* TEXT SEGMENT:
BEGIN
Source? Im friends with a fairly high level commercial real estate agent in manhattan and per his view of things, vast amounts of empty office space in most neighborhoods. covid and zoom may have changed the market forever.
My company has been fully back in-office since the vaccines came out. The descriptions of WFH I've heard online have sounded like dispatches from a parallel universe. I haven't been on a Zoom call since 2020.
The commute is really the thing that makes some workplaces intolerable, I think. You can put up with a lot more if you don't have to sit and angrily drive home for an hour afterwards.
All non remote offices are intolerable when you've become accustomed to taking lunch with your spouse and having your kids hug you at your desk when they return from school.
END
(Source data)
BEGIN
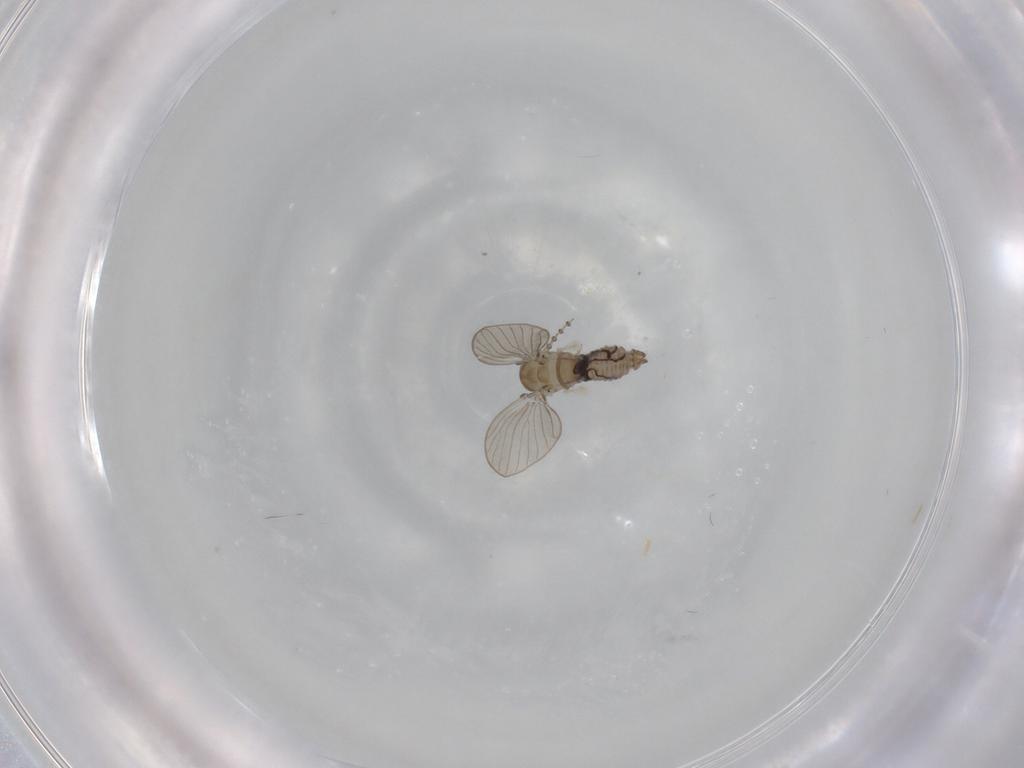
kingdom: Animalia
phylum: Arthropoda
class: Insecta
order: Diptera
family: Psychodidae
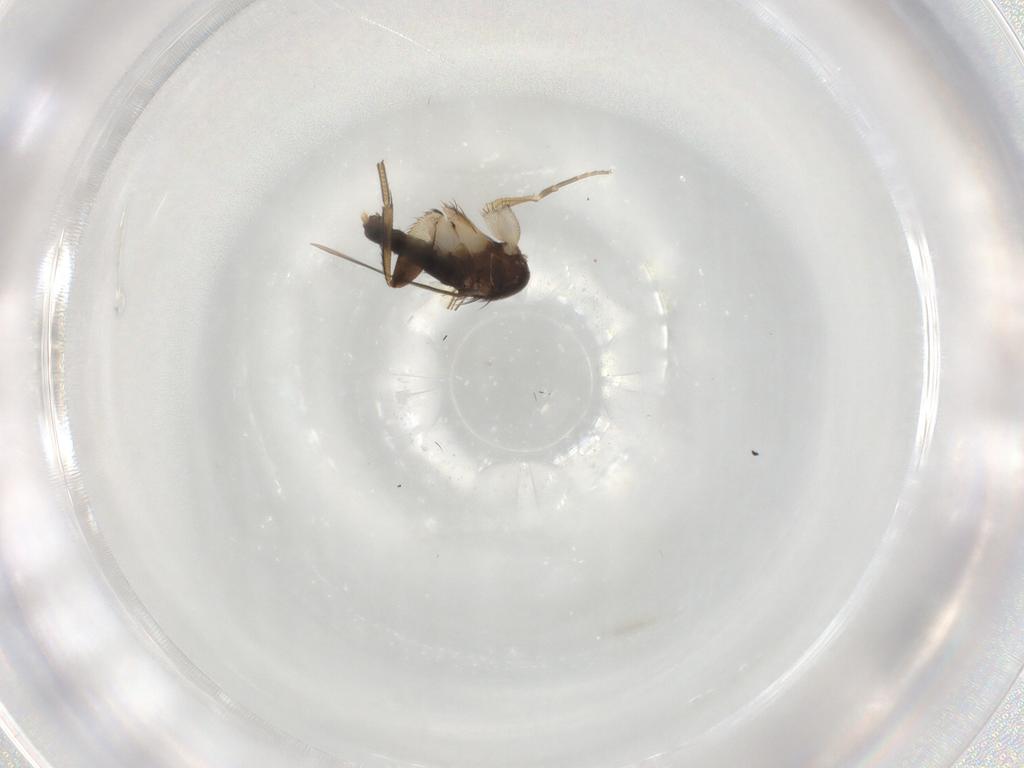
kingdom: Animalia
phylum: Arthropoda
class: Insecta
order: Diptera
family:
END
* YOUR ASSIGNMENT: Output the entire discussion about office work and working from home above, word for word.

* RESPONSE:
Source? Im friends with a fairly high level commercial real estate agent in manhattan and per his view of things, vast amounts of empty office space in most neighborhoods. covid and zoom may have changed the market forever.
My company has been fully back in-office since the vaccines came out. The descriptions of WFH I've heard online have sounded like dispatches from a parallel universe. I haven't been on a Zoom call since 2020.
The commute is really the thing that makes some workplaces intolerable, I think. You can put up with a lot more if you don't have to sit and angrily drive home for an hour afterwards.
All non remote offices are intolerable when you've become accustomed to taking lunch with your spouse and having your kids hug you at your desk when they return from school.